## Extracted text
---------------

Monday, August 16, 2010

Tomato and Onion Sauteed Green Beans


Hi, I made a pie for you today. But I'm embarrassed, and I'm going to let you in on a little secret. The bottom crust? Kind of a disaster.

I know, I can't believe after all my hard work it didn't bake through! It looked so beautiful and yet it just didn't do what it was supposed to. But the fruity mush it created was still yummy, and the outer crust was more than edible. So I guess it's okay. :)


What I did successfully make today, however, was a challah! Yes, again- but I love it and I will NEVER let it go. It's my favorite bread in the world and I will continue making it all the rest of my days, rain or shine, Kitchen Aid mixer or wooden spoon, I'll be making it.

And, I made a new green bean dish today too! Check it out- it was inspired by various cookbook recipes I found but it makes a really tasty and rather fast vegetable side dish to serve with any summer dinner.

---------------

Data items:
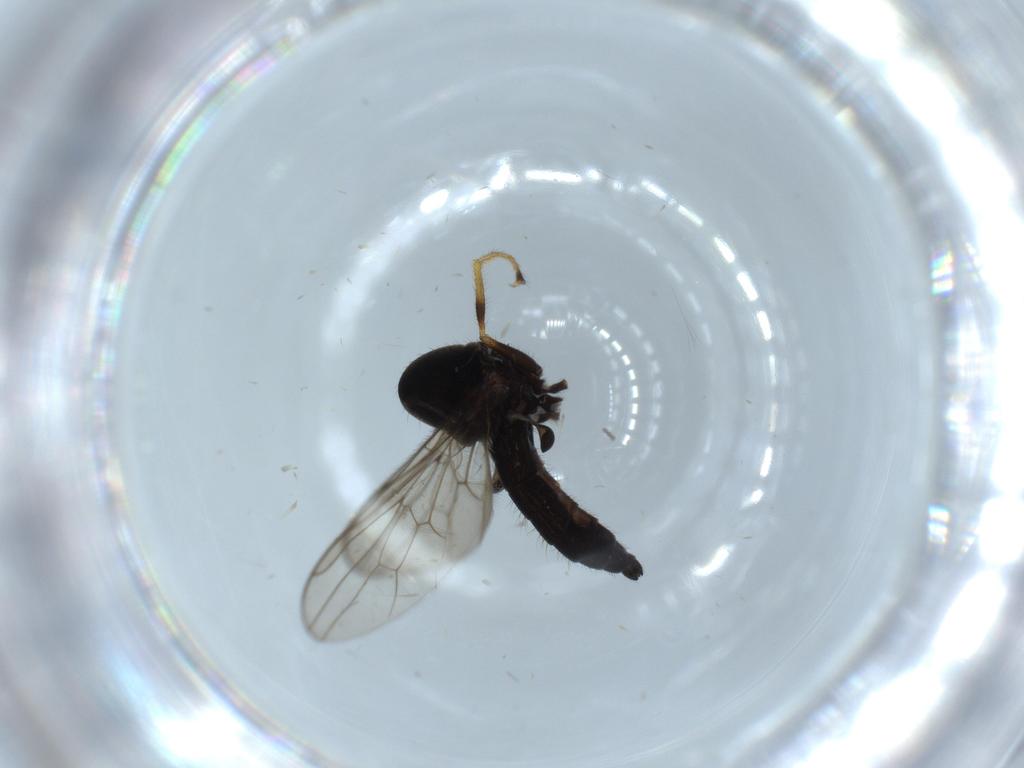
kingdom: Animalia
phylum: Arthropoda
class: Insecta
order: Diptera
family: Hybotidae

---------------

## What to work on
(a) Name each dish that the green bean blog post says was made that day.
(b) Pick up the green bean blog post after its last sentence and keep writing it.

## Answers below
(a)
- A pie
- A challah
- A new green bean dish (Tomato and Onion Sauteed Green Beans)

(b)
Tomato and Onion Sauteed Green Beans
(A Jessica original)

Ingredients:
  • 1 lb fresh green beans, trimmed and cleaned
  • 1 pint organic cherry tomatoes, halved
  • 1 sweet yellow onion, chopped
  • 1 tablespoon EVOO (Yes, I say evoo :) )
  • 1 teaspoon garlic paste
  • 1/2 cup white wine, separated
  • Salt and Pepper to taste
Directions:
  1. In a large pot, bring 2 -3 cups of salted water to a boil. Place the fresh green beans in a metal colander and place in the pot. Cover the colander with a lid, but make sure some of the steam can still escape. Steam for 15 minutes.
  2. About 5 minutes before the green beans are done, add EVOO, garlic paste, 1/4 cup of white wine, and the chopped onion in a large saute pan, on medium-high heat. Let the onions simmer for about 6 minutes or until they start to become translucent and slightly browned.
  3. When the beans have finished steaming, drain, and add to the onions, along with the remaining 1/4 cup white wine.
  4. Let the beans continue to cook, covered, for 10 minutes. Stir every few minutes to ensure they don't burn.
  5. Finally, add the cherry tomatoes and cook uncovered for about 10 more minutes, or until the tomatoes become softened and fragrant.
Serve warm with a nice big hunk of rustic baguette and some creamy brie cheese!

Happy Baking!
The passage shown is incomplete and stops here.